ASSIGNMENT:
From the records below, transcribe exactly the lines that begin at the line with "468 242 11.51" and end at the line with "204 149 8.48", both included.

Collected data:
::::::::::

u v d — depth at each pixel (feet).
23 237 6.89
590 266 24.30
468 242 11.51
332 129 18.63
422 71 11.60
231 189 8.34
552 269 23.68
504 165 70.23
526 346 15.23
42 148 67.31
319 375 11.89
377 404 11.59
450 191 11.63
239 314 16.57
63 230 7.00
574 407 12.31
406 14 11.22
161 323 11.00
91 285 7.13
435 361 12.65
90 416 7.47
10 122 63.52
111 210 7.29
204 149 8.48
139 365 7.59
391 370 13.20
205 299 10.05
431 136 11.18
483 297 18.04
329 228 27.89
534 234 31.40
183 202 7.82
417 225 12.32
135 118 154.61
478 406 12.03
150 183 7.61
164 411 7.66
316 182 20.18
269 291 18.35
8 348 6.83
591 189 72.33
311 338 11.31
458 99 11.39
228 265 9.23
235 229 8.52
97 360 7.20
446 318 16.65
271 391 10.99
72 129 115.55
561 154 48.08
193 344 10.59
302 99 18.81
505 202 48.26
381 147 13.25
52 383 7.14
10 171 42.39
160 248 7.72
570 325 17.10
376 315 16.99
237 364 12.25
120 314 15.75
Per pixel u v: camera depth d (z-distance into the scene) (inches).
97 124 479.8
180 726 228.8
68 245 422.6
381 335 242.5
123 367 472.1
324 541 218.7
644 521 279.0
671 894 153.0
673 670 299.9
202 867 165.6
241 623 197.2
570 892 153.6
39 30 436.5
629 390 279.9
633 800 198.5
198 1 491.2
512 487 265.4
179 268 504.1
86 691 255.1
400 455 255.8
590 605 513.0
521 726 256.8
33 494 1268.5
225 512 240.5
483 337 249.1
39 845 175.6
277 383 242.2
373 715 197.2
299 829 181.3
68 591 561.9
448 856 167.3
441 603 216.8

::::::::::

WRITTEN SOLUTION:
468 242 11.51
332 129 18.63
422 71 11.60
231 189 8.34
552 269 23.68
504 165 70.23
526 346 15.23
42 148 67.31
319 375 11.89
377 404 11.59
450 191 11.63
239 314 16.57
63 230 7.00
574 407 12.31
406 14 11.22
161 323 11.00
91 285 7.13
435 361 12.65
90 416 7.47
10 122 63.52
111 210 7.29
204 149 8.48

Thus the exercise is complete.